A "LIFE-changing" new drug designed to treat the hepatitis C virus can almost treble the cure rate for patients, studies have shown.
Chronic hepatitis C is a serious viral infection of the liver.
Many patients did not respond well to current treatments but could be helped with boceprevir, said Pharmac medical director Dr Peter Moodie.
"Clinical evidence shows that, given the genetic characteristics of a patient, a simple genetic test can fairly accurately predict how they might respond to treatment," he said.
About 25 to 35 per cent of patients respond to the currently available treatment. With use of boceprevir, the response rate increases to 70 to 75 per cent.

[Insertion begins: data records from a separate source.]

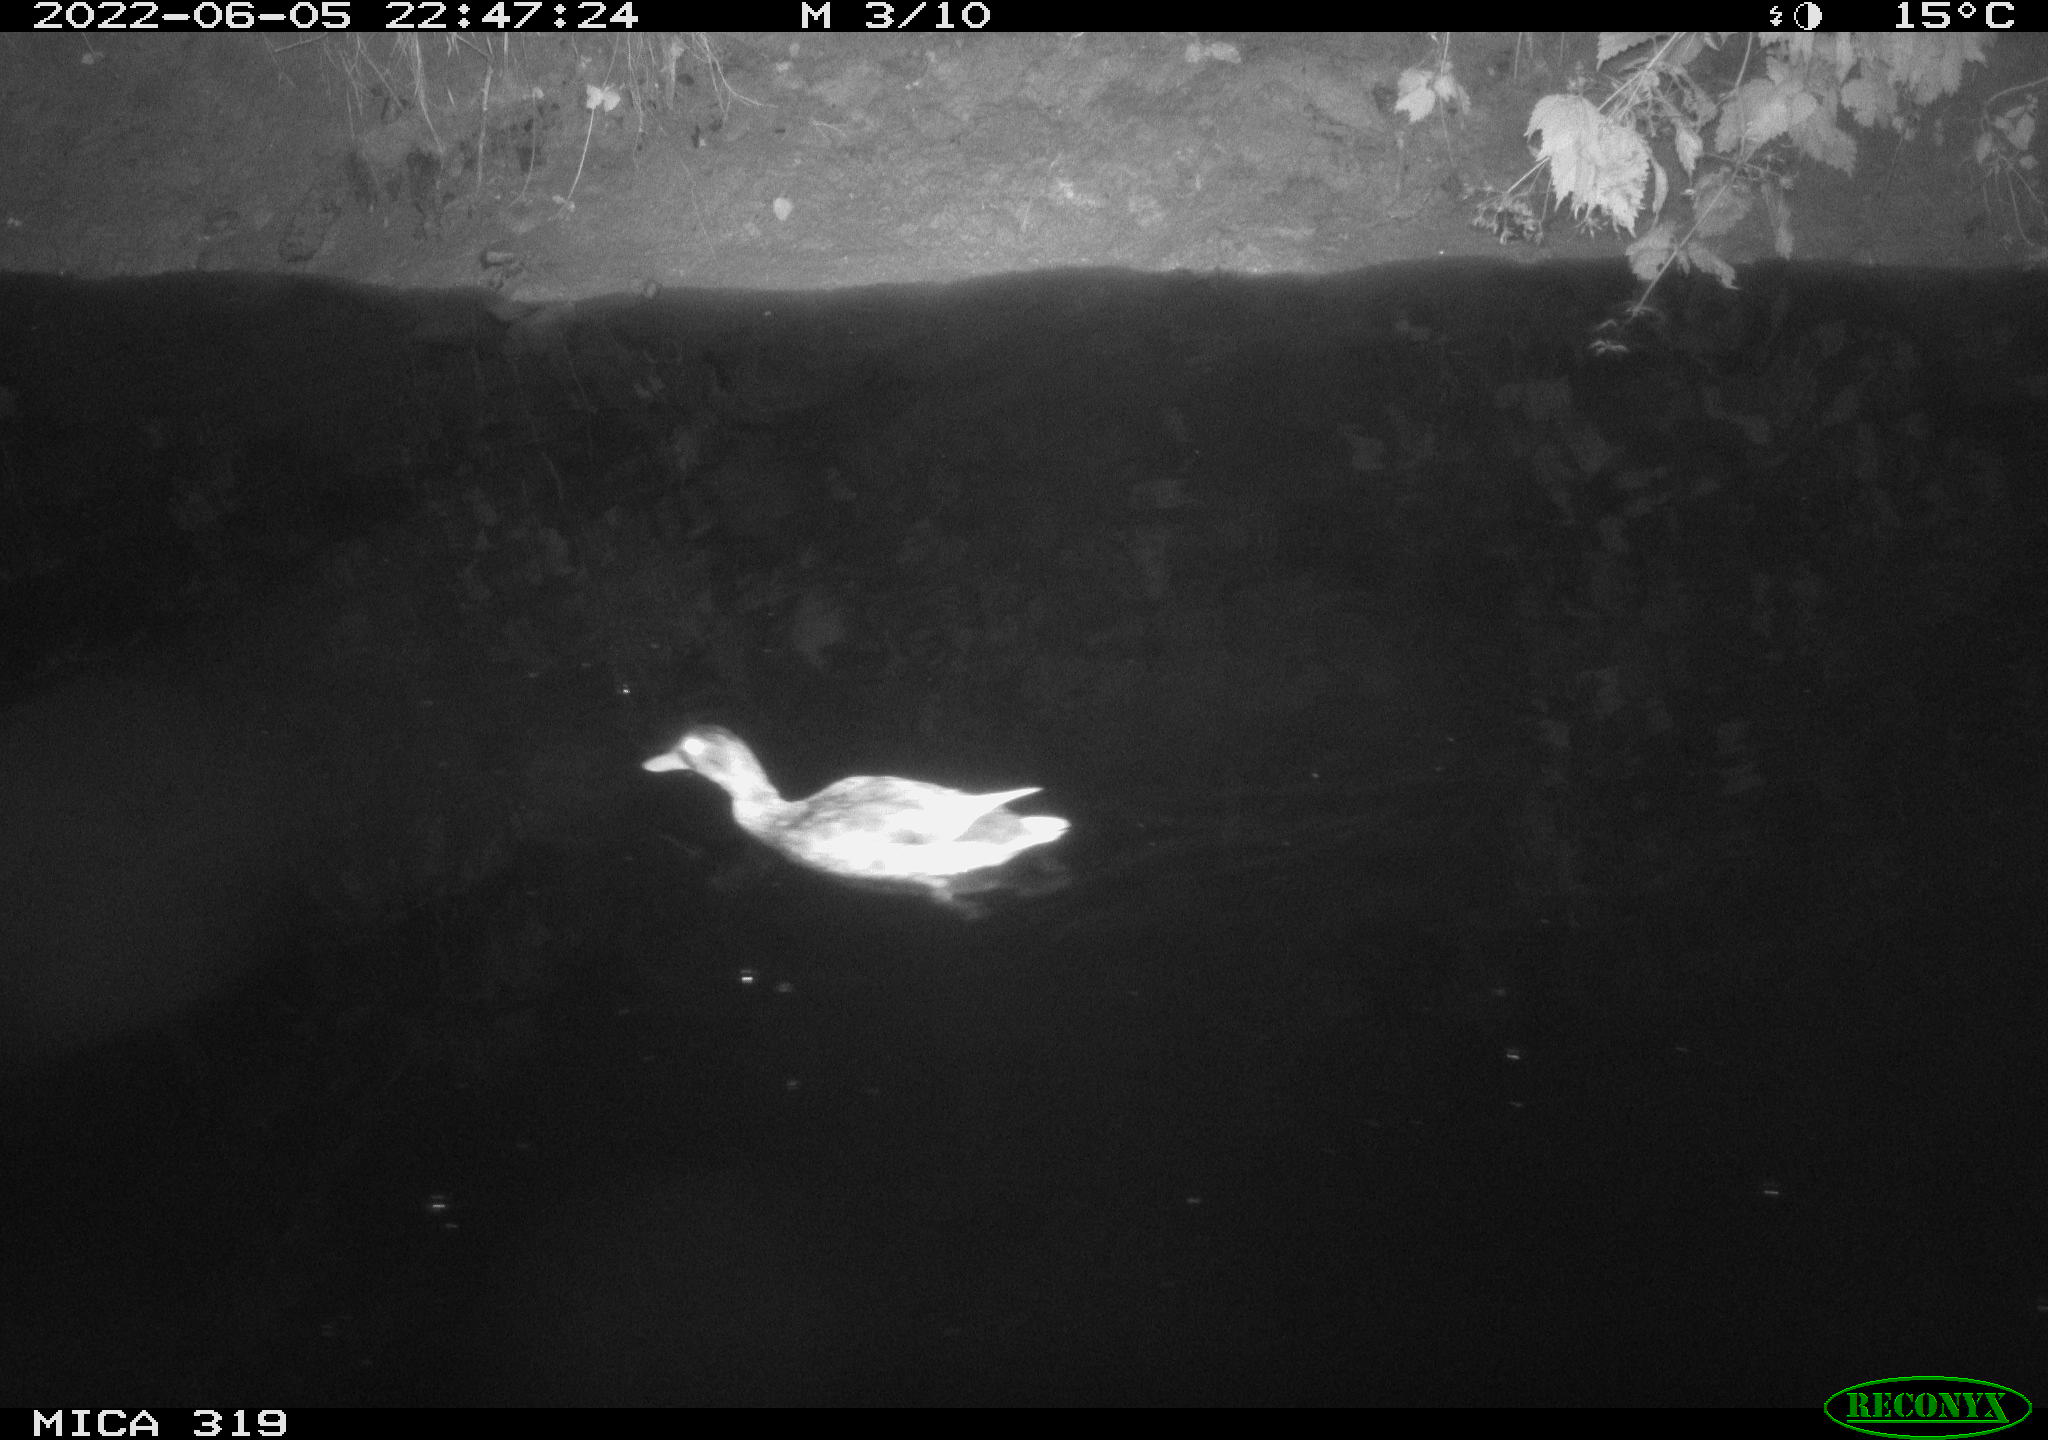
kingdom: Animalia
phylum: Chordata
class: Aves
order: Anseriformes
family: Anatidae
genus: Anas
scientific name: Anas
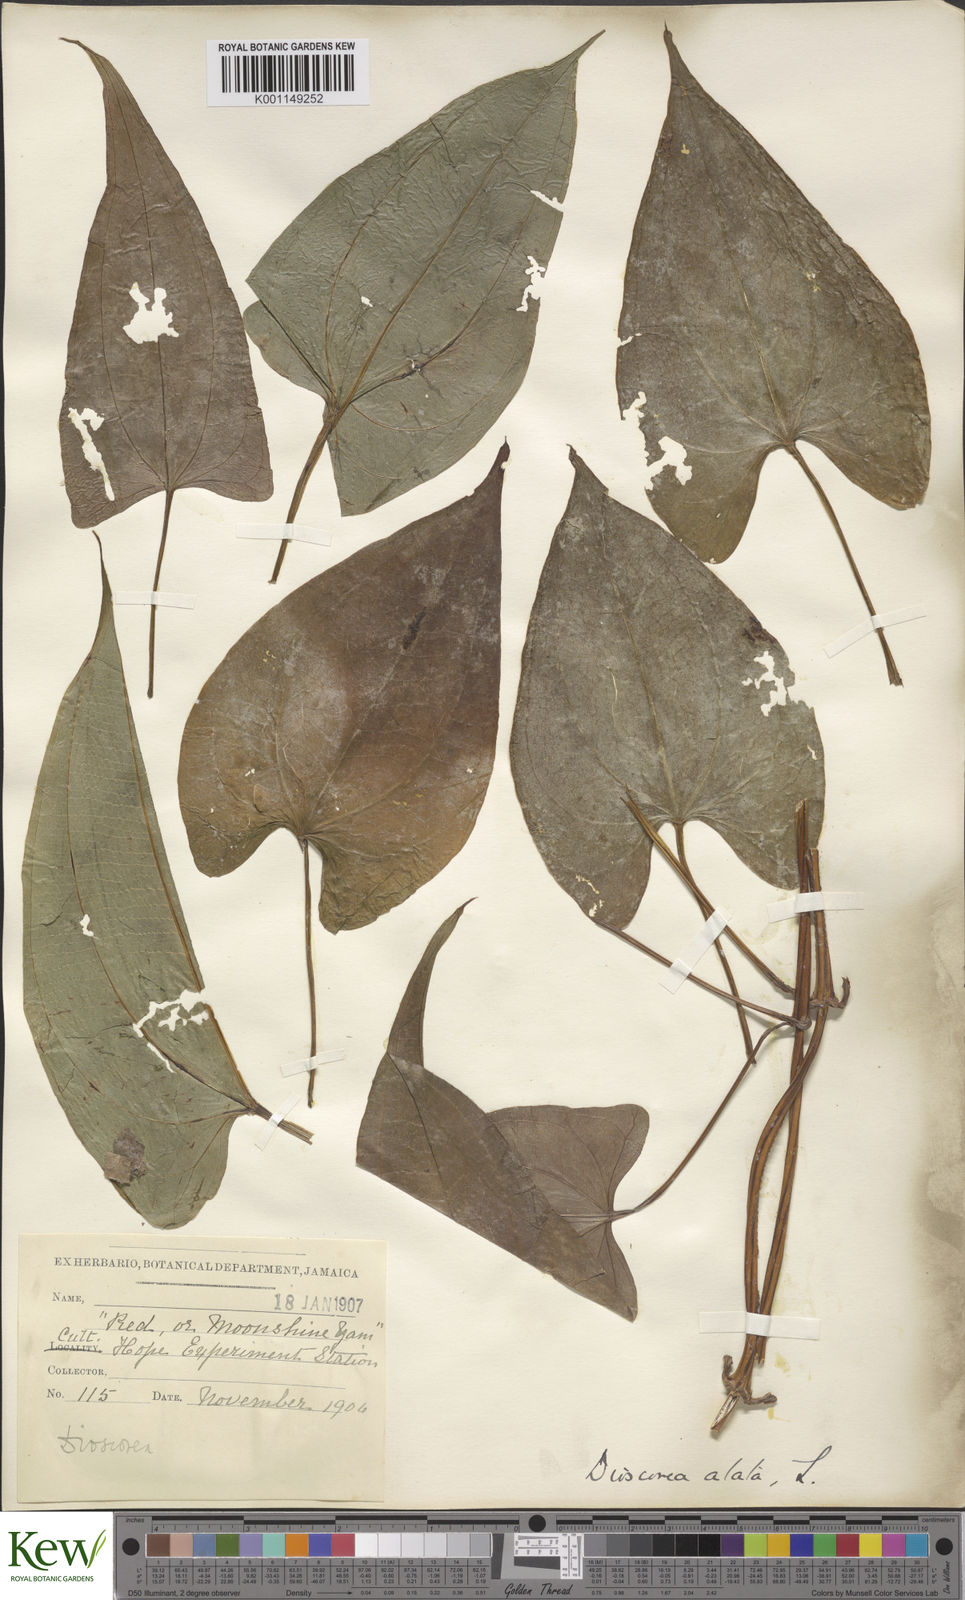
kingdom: Plantae
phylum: Tracheophyta
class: Liliopsida
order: Dioscoreales
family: Dioscoreaceae
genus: Dioscorea
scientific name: Dioscorea alata
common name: Water yam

Victrelis is the first new hepatitis C treatment made available to New Zealanders in the past decade.
Hepatitis C genotype 1 is the most common form of the condition, and affects about 50 per cent of all known sufferers.
If left untreated, hepatitis C can cause serious liver disease including cirrhosis, liver cancer and even death.
Professor Ed Gane, chief hepatologist and deputy director of the New Zealand Liver Transplant Unit at Auckland City Hospital, said Victrelis was a protease inhibitor and worked directly on the hepatitis C virus to stop it replicating.
"It is used in combination with other drugs - peginterferon alfa and ribavirin - which prevent the virus from becoming resistant to Victrelis."